- **What you need to do**: Give every line of the listing back, exactly as written.

- **Given records**:
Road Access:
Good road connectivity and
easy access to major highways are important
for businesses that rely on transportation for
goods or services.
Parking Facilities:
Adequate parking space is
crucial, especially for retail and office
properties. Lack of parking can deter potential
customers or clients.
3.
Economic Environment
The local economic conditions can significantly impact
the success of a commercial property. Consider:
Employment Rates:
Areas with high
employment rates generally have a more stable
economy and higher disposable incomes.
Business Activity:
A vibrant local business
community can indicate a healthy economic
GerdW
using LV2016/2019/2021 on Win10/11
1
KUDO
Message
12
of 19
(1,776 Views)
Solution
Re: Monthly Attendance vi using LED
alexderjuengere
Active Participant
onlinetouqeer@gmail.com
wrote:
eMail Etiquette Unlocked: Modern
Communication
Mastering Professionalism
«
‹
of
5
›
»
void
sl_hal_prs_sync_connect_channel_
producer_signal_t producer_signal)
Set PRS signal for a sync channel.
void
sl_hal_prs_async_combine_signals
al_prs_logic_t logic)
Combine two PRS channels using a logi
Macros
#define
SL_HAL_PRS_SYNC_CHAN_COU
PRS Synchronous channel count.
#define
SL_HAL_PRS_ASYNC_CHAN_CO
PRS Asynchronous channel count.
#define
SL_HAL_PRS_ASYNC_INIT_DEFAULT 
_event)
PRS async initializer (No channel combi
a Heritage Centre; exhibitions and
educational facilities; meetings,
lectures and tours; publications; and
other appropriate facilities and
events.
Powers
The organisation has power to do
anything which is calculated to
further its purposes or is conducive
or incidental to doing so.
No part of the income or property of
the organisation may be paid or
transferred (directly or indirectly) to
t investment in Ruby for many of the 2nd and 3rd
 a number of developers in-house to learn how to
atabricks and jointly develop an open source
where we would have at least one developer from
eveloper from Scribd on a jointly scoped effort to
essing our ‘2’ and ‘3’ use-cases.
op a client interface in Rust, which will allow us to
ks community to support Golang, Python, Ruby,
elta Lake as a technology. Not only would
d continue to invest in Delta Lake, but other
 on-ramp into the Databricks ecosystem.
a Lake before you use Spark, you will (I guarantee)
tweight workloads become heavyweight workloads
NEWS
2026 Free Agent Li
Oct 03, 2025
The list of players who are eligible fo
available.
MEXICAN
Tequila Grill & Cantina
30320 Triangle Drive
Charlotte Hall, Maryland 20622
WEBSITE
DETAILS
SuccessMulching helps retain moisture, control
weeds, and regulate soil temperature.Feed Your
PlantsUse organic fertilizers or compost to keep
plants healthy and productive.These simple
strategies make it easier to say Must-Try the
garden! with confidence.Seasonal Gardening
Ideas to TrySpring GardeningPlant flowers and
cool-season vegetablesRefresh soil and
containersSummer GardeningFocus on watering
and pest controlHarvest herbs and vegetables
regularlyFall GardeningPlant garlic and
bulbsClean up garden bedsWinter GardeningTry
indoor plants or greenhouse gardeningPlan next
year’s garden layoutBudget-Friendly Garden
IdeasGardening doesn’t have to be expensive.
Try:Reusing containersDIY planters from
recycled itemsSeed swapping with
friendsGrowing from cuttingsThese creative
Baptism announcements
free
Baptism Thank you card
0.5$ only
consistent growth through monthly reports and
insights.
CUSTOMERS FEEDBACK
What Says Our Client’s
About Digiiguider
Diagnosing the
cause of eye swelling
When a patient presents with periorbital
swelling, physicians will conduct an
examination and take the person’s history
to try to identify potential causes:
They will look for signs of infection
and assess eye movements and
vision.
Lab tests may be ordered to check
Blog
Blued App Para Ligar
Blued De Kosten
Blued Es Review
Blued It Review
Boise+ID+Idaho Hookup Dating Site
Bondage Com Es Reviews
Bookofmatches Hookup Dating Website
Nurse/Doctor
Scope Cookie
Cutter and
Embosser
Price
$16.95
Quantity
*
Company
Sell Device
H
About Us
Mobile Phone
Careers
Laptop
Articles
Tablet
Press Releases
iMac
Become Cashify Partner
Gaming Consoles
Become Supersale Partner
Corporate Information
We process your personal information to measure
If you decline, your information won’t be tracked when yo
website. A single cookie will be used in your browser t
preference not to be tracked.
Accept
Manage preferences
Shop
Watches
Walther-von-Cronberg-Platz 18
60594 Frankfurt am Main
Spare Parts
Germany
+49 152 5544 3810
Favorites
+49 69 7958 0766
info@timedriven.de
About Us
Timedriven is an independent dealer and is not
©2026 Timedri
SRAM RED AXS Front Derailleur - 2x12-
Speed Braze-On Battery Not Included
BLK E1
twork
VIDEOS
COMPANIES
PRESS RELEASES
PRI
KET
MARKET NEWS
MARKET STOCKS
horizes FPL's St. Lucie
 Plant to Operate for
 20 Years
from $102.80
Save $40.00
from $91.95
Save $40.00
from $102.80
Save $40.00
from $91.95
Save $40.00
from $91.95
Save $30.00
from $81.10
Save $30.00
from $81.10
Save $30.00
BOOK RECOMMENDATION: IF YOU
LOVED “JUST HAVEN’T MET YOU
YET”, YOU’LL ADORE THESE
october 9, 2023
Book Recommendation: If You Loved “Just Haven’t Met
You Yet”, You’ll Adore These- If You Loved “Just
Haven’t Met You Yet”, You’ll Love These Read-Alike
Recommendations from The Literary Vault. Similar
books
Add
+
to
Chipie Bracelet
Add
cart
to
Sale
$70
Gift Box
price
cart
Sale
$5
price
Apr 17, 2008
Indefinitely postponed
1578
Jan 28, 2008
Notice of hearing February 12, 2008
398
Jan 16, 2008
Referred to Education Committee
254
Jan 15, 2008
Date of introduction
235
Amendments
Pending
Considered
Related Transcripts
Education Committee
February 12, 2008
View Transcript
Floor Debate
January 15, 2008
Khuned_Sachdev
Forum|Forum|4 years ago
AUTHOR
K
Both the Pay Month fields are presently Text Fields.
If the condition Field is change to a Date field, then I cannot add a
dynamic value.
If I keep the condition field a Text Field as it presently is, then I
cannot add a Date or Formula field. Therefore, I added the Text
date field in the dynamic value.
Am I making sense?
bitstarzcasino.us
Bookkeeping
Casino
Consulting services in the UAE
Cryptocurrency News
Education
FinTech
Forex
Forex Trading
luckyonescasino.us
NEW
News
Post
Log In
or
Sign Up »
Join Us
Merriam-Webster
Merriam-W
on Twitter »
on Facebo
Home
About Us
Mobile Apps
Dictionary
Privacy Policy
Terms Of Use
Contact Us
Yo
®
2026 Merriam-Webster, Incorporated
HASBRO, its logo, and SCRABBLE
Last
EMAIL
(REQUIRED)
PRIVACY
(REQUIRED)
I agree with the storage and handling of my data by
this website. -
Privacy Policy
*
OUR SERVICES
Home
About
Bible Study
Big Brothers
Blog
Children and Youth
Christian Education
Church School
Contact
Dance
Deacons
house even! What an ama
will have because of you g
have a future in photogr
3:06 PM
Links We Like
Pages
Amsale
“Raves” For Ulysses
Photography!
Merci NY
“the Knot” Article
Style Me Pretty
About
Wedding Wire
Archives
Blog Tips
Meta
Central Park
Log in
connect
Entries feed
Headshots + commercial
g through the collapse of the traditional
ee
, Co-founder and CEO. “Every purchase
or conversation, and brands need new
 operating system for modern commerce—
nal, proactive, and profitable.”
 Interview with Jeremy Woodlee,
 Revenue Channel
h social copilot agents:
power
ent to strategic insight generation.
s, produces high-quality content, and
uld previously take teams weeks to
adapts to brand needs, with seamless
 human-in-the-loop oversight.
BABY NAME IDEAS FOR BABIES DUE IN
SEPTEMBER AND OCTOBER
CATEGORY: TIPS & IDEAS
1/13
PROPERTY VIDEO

- **Result of the exercise**:
Road Access:
Good road connectivity and
easy access to major highways are important
for businesses that rely on transportation for
goods or services.
Parking Facilities:
Adequate parking space is
crucial, especially for retail and office
properties. Lack of parking can deter potential
customers or clients.
3.
Economic Environment
The local economic conditions can significantly impact
the success of a commercial property. Consider:
Employment Rates:
Areas with high
employment rates generally have a more stable
economy and higher disposable incomes.
Business Activity:
A vibrant local business
community can indicate a healthy economic
GerdW
using LV2016/2019/2021 on Win10/11
1
KUDO
Message
12
of 19
(1,776 Views)
Solution
Re: Monthly Attendance vi using LED
alexderjuengere
Active Participant
onlinetouqeer@gmail.com
wrote:
eMail Etiquette Unlocked: Modern
Communication
Mastering Professionalism
«
‹
of
5
›
»
void
sl_hal_prs_sync_connect_channel_
producer_signal_t producer_signal)
Set PRS signal for a sync channel.
void
sl_hal_prs_async_combine_signals
al_prs_logic_t logic)
Combine two PRS channels using a logi
Macros
#define
SL_HAL_PRS_SYNC_CHAN_COU
PRS Synchronous channel count.
#define
SL_HAL_PRS_ASYNC_CHAN_CO
PRS Asynchronous channel count.
#define
SL_HAL_PRS_ASYNC_INIT_DEFAULT 
_event)
PRS async initializer (No channel combi
a Heritage Centre; exhibitions and
educational facilities; meetings,
lectures and tours; publications; and
other appropriate facilities and
events.
Powers
The organisation has power to do
anything which is calculated to
further its purposes or is conducive
or incidental to doing so.
No part of the income or property of
the organisation may be paid or
transferred (directly or indirectly) to
t investment in Ruby for many of the 2nd and 3rd
 a number of developers in-house to learn how to
atabricks and jointly develop an open source
where we would have at least one developer from
eveloper from Scribd on a jointly scoped effort to
essing our ‘2’ and ‘3’ use-cases.
op a client interface in Rust, which will allow us to
ks community to support Golang, Python, Ruby,
elta Lake as a technology. Not only would
d continue to invest in Delta Lake, but other
 on-ramp into the Databricks ecosystem.
a Lake before you use Spark, you will (I guarantee)
tweight workloads become heavyweight workloads
NEWS
2026 Free Agent Li
Oct 03, 2025
The list of players who are eligible fo
available.
MEXICAN
Tequila Grill & Cantina
30320 Triangle Drive
Charlotte Hall, Maryland 20622
WEBSITE
DETAILS
SuccessMulching helps retain moisture, control
weeds, and regulate soil temperature.Feed Your
PlantsUse organic fertilizers or compost to keep
plants healthy and productive.These simple
strategies make it easier to say Must-Try the
garden! with confidence.Seasonal Gardening
Ideas to TrySpring GardeningPlant flowers and
cool-season vegetablesRefresh soil and
containersSummer GardeningFocus on watering
and pest controlHarvest herbs and vegetables
regularlyFall GardeningPlant garlic and
bulbsClean up garden bedsWinter GardeningTry
indoor plants or greenhouse gardeningPlan next
year’s garden layoutBudget-Friendly Garden
IdeasGardening doesn’t have to be expensive.
Try:Reusing containersDIY planters from
recycled itemsSeed swapping with
friendsGrowing from cuttingsThese creative
Baptism announcements
free
Baptism Thank you card
0.5$ only
consistent growth through monthly reports and
insights.
CUSTOMERS FEEDBACK
What Says Our Client’s
About Digiiguider
Diagnosing the
cause of eye swelling
When a patient presents with periorbital
swelling, physicians will conduct an
examination and take the person’s history
to try to identify potential causes:
They will look for signs of infection
and assess eye movements and
vision.
Lab tests may be ordered to check
Blog
Blued App Para Ligar
Blued De Kosten
Blued Es Review
Blued It Review
Boise+ID+Idaho Hookup Dating Site
Bondage Com Es Reviews
Bookofmatches Hookup Dating Website
Nurse/Doctor
Scope Cookie
Cutter and
Embosser
Price
$16.95
Quantity
*
Company
Sell Device
H
About Us
Mobile Phone
Careers
Laptop
Articles
Tablet
Press Releases
iMac
Become Cashify Partner
Gaming Consoles
Become Supersale Partner
Corporate Information
We process your personal information to measure
If you decline, your information won’t be tracked when yo
website. A single cookie will be used in your browser t
preference not to be tracked.
Accept
Manage preferences
Shop
Watches
Walther-von-Cronberg-Platz 18
60594 Frankfurt am Main
Spare Parts
Germany
+49 152 5544 3810
Favorites
+49 69 7958 0766
info@timedriven.de
About Us
Timedriven is an independent dealer and is not
©2026 Timedri
SRAM RED AXS Front Derailleur - 2x12-
Speed Braze-On Battery Not Included
BLK E1
twork
VIDEOS
COMPANIES
PRESS RELEASES
PRI
KET
MARKET NEWS
MARKET STOCKS
horizes FPL's St. Lucie
 Plant to Operate for
 20 Years
from $102.80
Save $40.00
from $91.95
Save $40.00
from $102.80
Save $40.00
from $91.95
Save $40.00
from $91.95
Save $30.00
from $81.10
Save $30.00
from $81.10
Save $30.00
BOOK RECOMMENDATION: IF YOU
LOVED “JUST HAVEN’T MET YOU
YET”, YOU’LL ADORE THESE
october 9, 2023
Book Recommendation: If You Loved “Just Haven’t Met
You Yet”, You’ll Adore These- If You Loved “Just
Haven’t Met You Yet”, You’ll Love These Read-Alike
Recommendations from The Literary Vault. Similar
books
Add
+
to
Chipie Bracelet
Add
cart
to
Sale
$70
Gift Box
price
cart
Sale
$5
price
Apr 17, 2008
Indefinitely postponed
1578
Jan 28, 2008
Notice of hearing February 12, 2008
398
Jan 16, 2008
Referred to Education Committee
254
Jan 15, 2008
Date of introduction
235
Amendments
Pending
Considered
Related Transcripts
Education Committee
February 12, 2008
View Transcript
Floor Debate
January 15, 2008
Khuned_Sachdev
Forum|Forum|4 years ago
AUTHOR
K
Both the Pay Month fields are presently Text Fields.
If the condition Field is change to a Date field, then I cannot add a
dynamic value.
If I keep the condition field a Text Field as it presently is, then I
cannot add a Date or Formula field. Therefore, I added the Text
date field in the dynamic value.
Am I making sense?
bitstarzcasino.us
Bookkeeping
Casino
Consulting services in the UAE
Cryptocurrency News
Education
FinTech
Forex
Forex Trading
luckyonescasino.us
NEW
News
Post
Log In
or
Sign Up »
Join Us
Merriam-Webster
Merriam-W
on Twitter »
on Facebo
Home
About Us
Mobile Apps
Dictionary
Privacy Policy
Terms Of Use
Contact Us
Yo
®
2026 Merriam-Webster, Incorporated
HASBRO, its logo, and SCRABBLE
Last
EMAIL
(REQUIRED)
PRIVACY
(REQUIRED)
I agree with the storage and handling of my data by
this website. -
Privacy Policy
*
OUR SERVICES
Home
About
Bible Study
Big Brothers
Blog
Children and Youth
Christian Education
Church School
Contact
Dance
Deacons
house even! What an ama
will have because of you g
have a future in photogr
3:06 PM
Links We Like
Pages
Amsale
“Raves” For Ulysses
Photography!
Merci NY
“the Knot” Article
Style Me Pretty
About
Wedding Wire
Archives
Blog Tips
Meta
Central Park
Log in
connect
Entries feed
Headshots + commercial
g through the collapse of the traditional
ee
, Co-founder and CEO. “Every purchase
or conversation, and brands need new
 operating system for modern commerce—
nal, proactive, and profitable.”
 Interview with Jeremy Woodlee,
 Revenue Channel
h social copilot agents:
power
ent to strategic insight generation.
s, produces high-quality content, and
uld previously take teams weeks to
adapts to brand needs, with seamless
 human-in-the-loop oversight.
BABY NAME IDEAS FOR BABIES DUE IN
SEPTEMBER AND OCTOBER
CATEGORY: TIPS & IDEAS
1/13
PROPERTY VIDEO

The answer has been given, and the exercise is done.